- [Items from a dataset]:
* * * * * * *

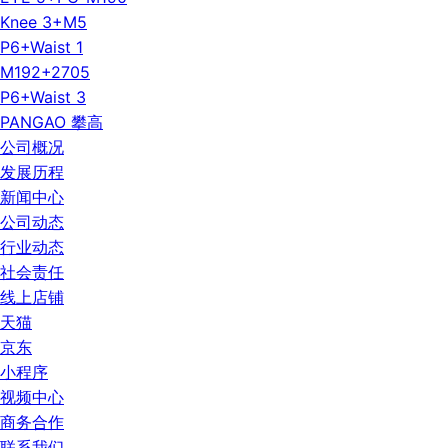
Knee 3+M5
P6+Waist 1
M192+2705
P6+Waist 3
PANGAO 攀高
公司概况
发展历程
新闻中心
公司动态
行业动态
社会责任
线上店铺
天猫
京东
小程序
视频中心
商务合作
联系我们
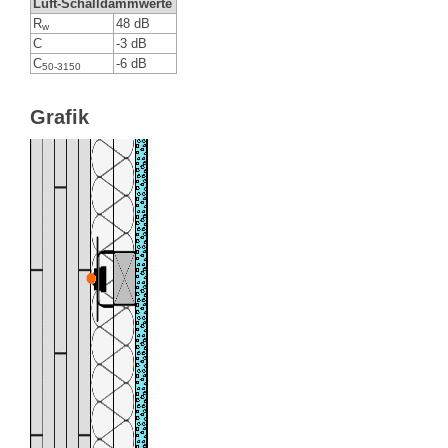
Luft-Schalldämmwerte
R
48 dB
w
C
-3 dB
C
-6 dB
50-3150
Grafik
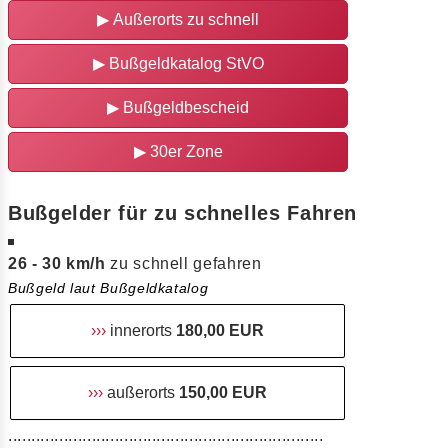
▶
Außerorts zu schnell
▶
Bußgeldkatalog StVO
▶
Bußgeldbescheid
▶
30er Zone
Bußgelder für zu schnelles Fahren
26 - 30 km/h
zu schnell gefahren
Bußgeld laut Bußgeldkatalog
›››
innerorts
180,00 EUR
›››
außerorts
150,00 EUR
....................................................................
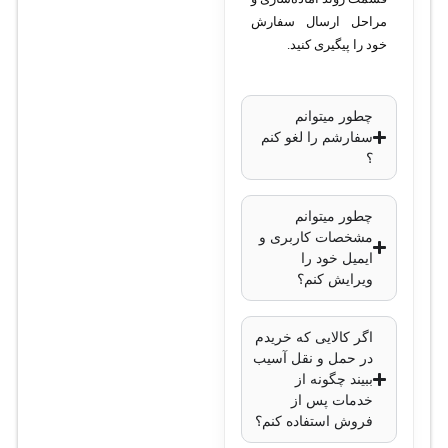
مراحل ارسال سفارش
خود را پیگیری کنید.
چطور میتوانم
سفارشم را لغو کنم
؟
چطور میتوانم
مشخصات کاربری و
ایمیل خود را
ویرایش کنم؟
اگر کالایی که خریدم
در حمل و نقل آسیب
ببیند چگونه از
خدمات پس از
فروش استفاده کنم؟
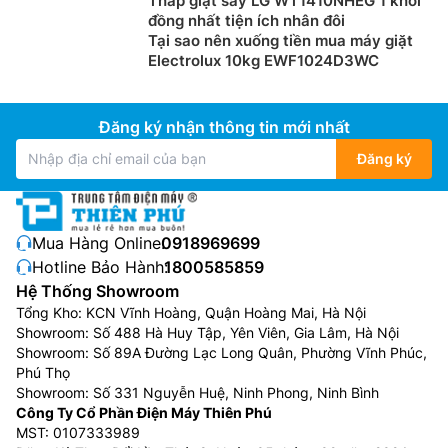
Tháp giặt sấy LG WT1410NHEG 1 khối
đồng nhất tiện ích nhân đôi
Tại sao nên xuống tiền mua máy giặt
Electrolux 10kg EWF1024D3WC
Đăng ký nhận thông tin mới nhất
Đăng ký
Mua Hàng Online:
0918969699
Hotline Bảo Hành:
1800585859
Hệ Thống Showroom
Tổng Kho: KCN Vĩnh Hoàng, Quận Hoàng Mai, Hà Nội
Showroom: Số 488 Hà Huy Tập, Yên Viên, Gia Lâm, Hà Nội
Showroom: Số 89A Đường Lạc Long Quân, Phường Vĩnh Phúc,
Phú Thọ
Showroom: Số 331 Nguyễn Huệ, Ninh Phong, Ninh Bình
Công Ty Cổ Phần Điện Máy Thiên Phú
MST: 0107333989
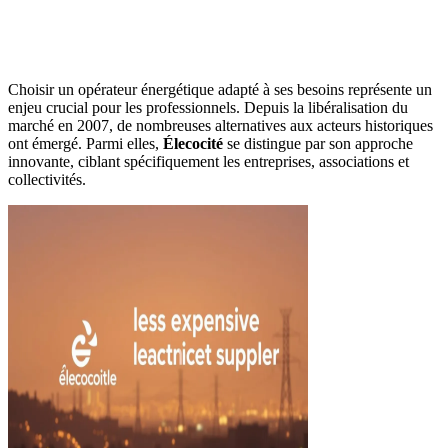
Choisir un opérateur énergétique adapté à ses besoins représente un
enjeu crucial pour les professionnels. Depuis la libéralisation du
marché en 2007, de nombreuses alternatives aux acteurs historiques
ont émergé. Parmi elles,
Élecocité
se distingue par son approche
innovante, ciblant spécifiquement les entreprises, associations et
collectivités.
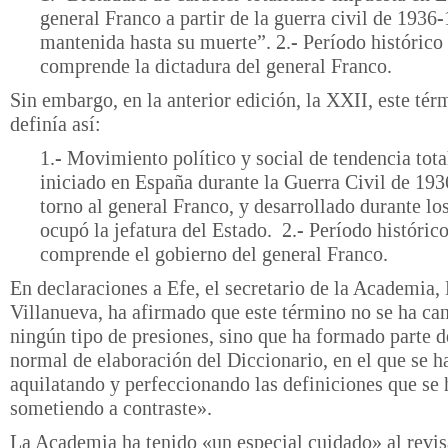
general Franco a partir de la guerra civil de 1936
mantenida hasta su muerte”. 2.- Período histórico
comprende la dictadura del general Franco.
Sin embargo, en la anterior edición, la XXII, este tér
definía así:
1.- Movimiento político y social de tendencia total
iniciado en España durante la Guerra Civil de 193
torno al general Franco, y desarrollado durante lo
ocupó la jefatura del Estado. 2.- Período históric
comprende el gobierno del general Franco.
En declaraciones a Efe, el secretario de la Academia,
Villanueva, ha afirmado que este término no se ha c
ningún tipo de presiones, sino que ha formado parte 
normal de elaboración del Diccionario, en el que se h
aquilatando y perfeccionando las definiciones que se 
sometiendo a contraste».
La Academia ha tenido «un especial cuidado» al revis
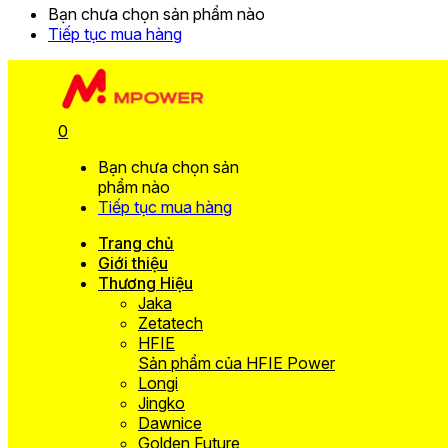
Bạn chưa chọn sản phẩm nào
Tiếp tục mua hàng
0
Bạn chưa chọn sản
phẩm nào
Tiếp tục mua hàng
Trang chủ
Giới thiệu
Thương Hiệu
Jaka
Zetatech
HFIE
Sản phẩm của HFIE Power
Longi
Jingko
Dawnice
Golden Future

* * * * * * *

- [TASK]: Write out all the entries above again with every "Showroom" switched to "Store" and nothing else changed. Leave the pictures out.

- [TASK RESULT]:
Knee 3+M5
P6+Waist 1
M192+2705
P6+Waist 3
PANGAO 攀高
公司概况
发展历程
新闻中心
公司动态
行业动态
社会责任
线上店铺
天猫
京东
小程序
视频中心
商务合作
联系我们
Luft-Schalldämmwerte
R
48 dB
w
C
-3 dB
C
-6 dB
50-3150
Grafik
▶
Außerorts zu schnell
▶
Bußgeldkatalog StVO
▶
Bußgeldbescheid
▶
30er Zone
Bußgelder für zu schnelles Fahren
26 - 30 km/h
zu schnell gefahren
Bußgeld laut Bußgeldkatalog
›››
innerorts
180,00 EUR
›››
außerorts
150,00 EUR
....................................................................
مراحل ارسال سفارش
خود را پیگیری کنید.
چطور میتوانم
سفارشم را لغو کنم
؟
چطور میتوانم
مشخصات کاربری و
ایمیل خود را
ویرایش کنم؟
اگر کالایی که خریدم
در حمل و نقل آسیب
ببیند چگونه از
خدمات پس از
فروش استفاده کنم؟
Tháp giặt sấy LG WT1410NHEG 1 khối
đồng nhất tiện ích nhân đôi
Tại sao nên xuống tiền mua máy giặt
Electrolux 10kg EWF1024D3WC
Đăng ký nhận thông tin mới nhất
Đăng ký
Mua Hàng Online:
0918969699
Hotline Bảo Hành:
1800585859
Hệ Thống Store
Tổng Kho: KCN Vĩnh Hoàng, Quận Hoàng Mai, Hà Nội
Store: Số 488 Hà Huy Tập, Yên Viên, Gia Lâm, Hà Nội
Store: Số 89A Đường Lạc Long Quân, Phường Vĩnh Phúc,
Phú Thọ
Store: Số 331 Nguyễn Huệ, Ninh Phong, Ninh Bình
Công Ty Cổ Phần Điện Máy Thiên Phú
MST: 0107333989
Choisir un opérateur énergétique adapté à ses besoins représente un
enjeu crucial pour les professionnels. Depuis la libéralisation du
marché en 2007, de nombreuses alternatives aux acteurs historiques
ont émergé. Parmi elles,
Élecocité
se distingue par son approche
innovante, ciblant spécifiquement les entreprises, associations et
collectivités.
general Franco a partir de la guerra civil de 1936
mantenida hasta su muerte”. 2.- Período histórico
comprende la dictadura del general Franco.
Sin embargo, en la anterior edición, la XXII, este tér
definía así:
1.- Movimiento político y social de tendencia total
iniciado en España durante la Guerra Civil de 193
torno al general Franco, y desarrollado durante lo
ocupó la jefatura del Estado. 2.- Período históric
comprende el gobierno del general Franco.
En declaraciones a Efe, el secretario de la Academia,
Villanueva, ha afirmado que este término no se ha c
ningún tipo de presiones, sino que ha formado parte 
normal de elaboración del Diccionario, en el que se h
aquilatando y perfeccionando las definiciones que se 
sometiendo a contraste».
La Academia ha tenido «un especial cuidado» al revis
Bạn chưa chọn sản phẩm nào
Tiếp tục mua hàng
0
Bạn chưa chọn sản
phẩm nào
Tiếp tục mua hàng
Trang chủ
Giới thiệu
Thương Hiệu
Jaka
Zetatech
HFIE
Sản phẩm của HFIE Power
Longi
Jingko
Dawnice
Golden Future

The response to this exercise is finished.